Text-based design files

*** Block opens ***

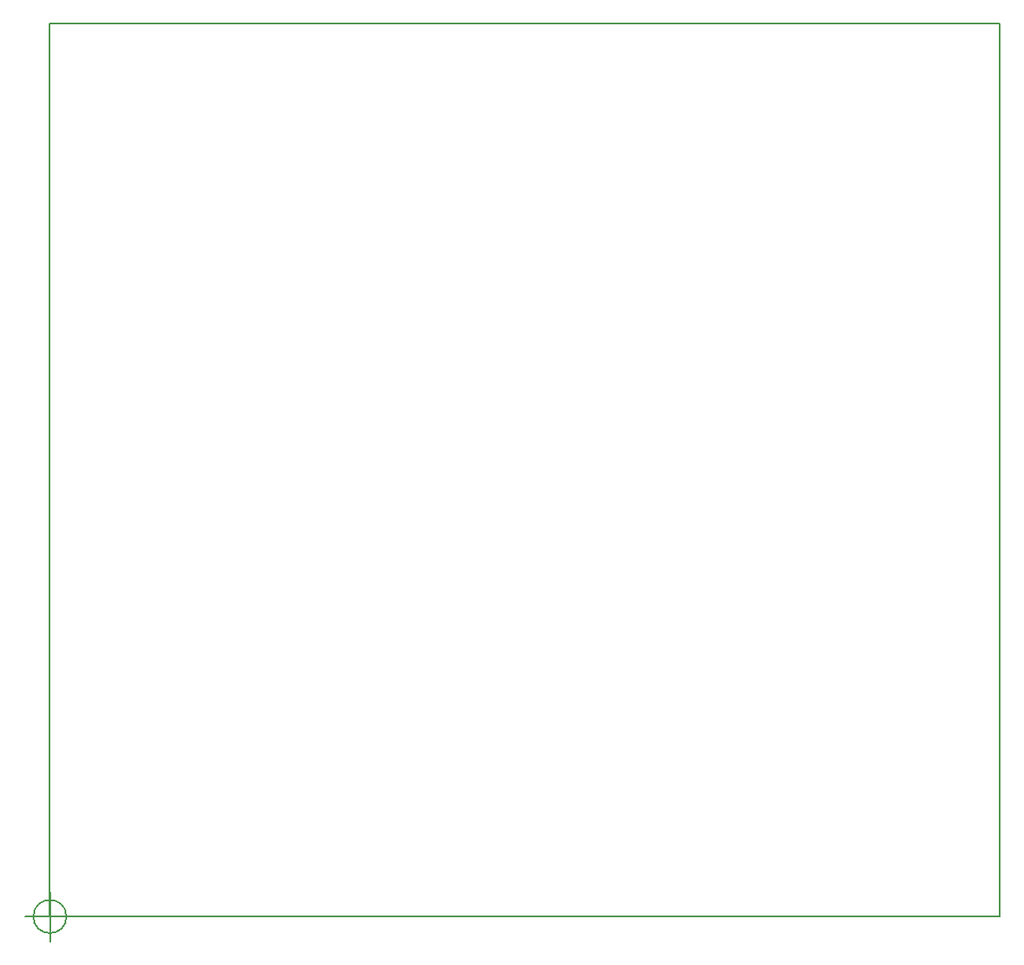
<source format=gm1>
G04 #@! TF.GenerationSoftware,KiCad,Pcbnew,(5.1.2)-1*
G04 #@! TF.CreationDate,2019-05-10T01:18:28-03:00*
G04 #@! TF.ProjectId,pcb_v1,7063625f-7631-42e6-9b69-6361645f7063,rev?*
G04 #@! TF.SameCoordinates,Original*
G04 #@! TF.FileFunction,Profile,NP*
%FSLAX46Y46*%
G04 Gerber Fmt 4.6, Leading zero omitted, Abs format (unit mm)*
G04 Created by KiCad (PCBNEW (5.1.2)-1) date 2019-05-10 01:18:28*
%MOMM*%
%LPD*%
G04 APERTURE LIST*
%ADD10C,0.150000*%
G04 APERTURE END LIST*
D10*
X51704666Y-140208000D02*
G75*
G03X51704666Y-140208000I-1666666J0D01*
G01*
X47538000Y-140208000D02*
X52538000Y-140208000D01*
X50038000Y-137708000D02*
X50038000Y-142708000D01*
X145890000Y-50000000D02*
X50000000Y-50000000D01*
X145890000Y-140170000D02*
X145890000Y-50000000D01*
X50000000Y-140170000D02*
X145890000Y-140170000D01*
X50000000Y-50000000D02*
X50000000Y-140170000D01*
M02*

</source>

*** Block closes ***

• **Task goal**:
Scan the entries above for the word "KiCad", then copy every line in which it occurs.

• **Written response**:
G04 #@! TF.GenerationSoftware,KiCad,Pcbnew,(5.1.2)-1*
G04 Created by KiCad (PCBNEW (5.1.2)-1) date 2019-05-10 01:18:28*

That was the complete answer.